I think that Microsoft and Apple are going to be the biggest winners. Notice: neither of them is particularly a leader in internally trained models. However, both of them know how to turn technology into products, and crucially, they have a lot of relevant data. If the trend of AI is towards personalization, then the moat for this technology is not all of the information in the world. Instead, it is the information that is relevant to the user. Apple holds that for many consumers, and Microsoft holds that for the enterprise. Google also stands to be a winner if they can successfully productize since they have both a strong understanding of global information and personal information.
How Far Will Costs Come Down?
I addressed the cost problem in the section about diminishing returns. However, I wanted to reiterate it here as well. The degree to which generative AI can be used and the degree to which AI can generalize problems versus needing heavy human engineering and intervention will hinge greatly on operational costs. This means the cost of the hardware to train datasets, the cost to get data to train on, and the cost to run inference on trained models.

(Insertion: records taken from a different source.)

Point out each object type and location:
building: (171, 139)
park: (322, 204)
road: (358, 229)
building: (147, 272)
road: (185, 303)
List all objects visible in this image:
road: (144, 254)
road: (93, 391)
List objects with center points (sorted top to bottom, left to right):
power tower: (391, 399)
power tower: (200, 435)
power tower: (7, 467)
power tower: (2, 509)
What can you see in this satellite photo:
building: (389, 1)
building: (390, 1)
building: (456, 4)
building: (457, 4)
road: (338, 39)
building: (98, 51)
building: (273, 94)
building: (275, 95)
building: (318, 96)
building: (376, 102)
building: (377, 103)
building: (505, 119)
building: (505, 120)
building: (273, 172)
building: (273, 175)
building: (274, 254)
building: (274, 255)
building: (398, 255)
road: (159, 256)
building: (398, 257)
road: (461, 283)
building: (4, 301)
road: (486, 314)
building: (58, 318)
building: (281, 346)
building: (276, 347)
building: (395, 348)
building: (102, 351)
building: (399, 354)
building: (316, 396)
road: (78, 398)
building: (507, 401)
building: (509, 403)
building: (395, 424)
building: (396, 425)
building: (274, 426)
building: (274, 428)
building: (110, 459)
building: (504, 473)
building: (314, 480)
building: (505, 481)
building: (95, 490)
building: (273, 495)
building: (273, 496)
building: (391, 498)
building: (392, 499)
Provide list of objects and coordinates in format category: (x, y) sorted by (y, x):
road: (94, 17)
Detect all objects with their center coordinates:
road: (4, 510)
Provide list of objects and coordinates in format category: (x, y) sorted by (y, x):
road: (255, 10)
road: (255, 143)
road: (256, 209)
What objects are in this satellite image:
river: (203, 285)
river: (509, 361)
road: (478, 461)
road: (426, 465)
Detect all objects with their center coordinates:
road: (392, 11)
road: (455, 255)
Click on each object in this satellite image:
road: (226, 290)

I don't think that we will see the level of cost reductions seen in the PC era. Chips are already highly efficient and on the border of reaching limitations from the laws of physics. Models continue to grow, investors subsidize operations, and training is constrained by GPU availability.
If the costs come down significantly, then adoption will be much easier to justify. However, that will likely require AI-dedicated integrated circuits. The higher the costs and for longer, the more pressure there will be to look at alternate solutions. This may be "thin wall" AIs (see above) or even more traditional statistical analysis.
Right now the costs can be tolerated, but that cannot last forever. Many people think that if AGI can be reached, it will automatically be a good investment. While there certainly would be a value proposition, if the cost is too prohibitive, it could still push adoption away. Even more likely would be that the operational costs become an impediment to reaching AGI, regardless of whether AGI could theoretically be achieved.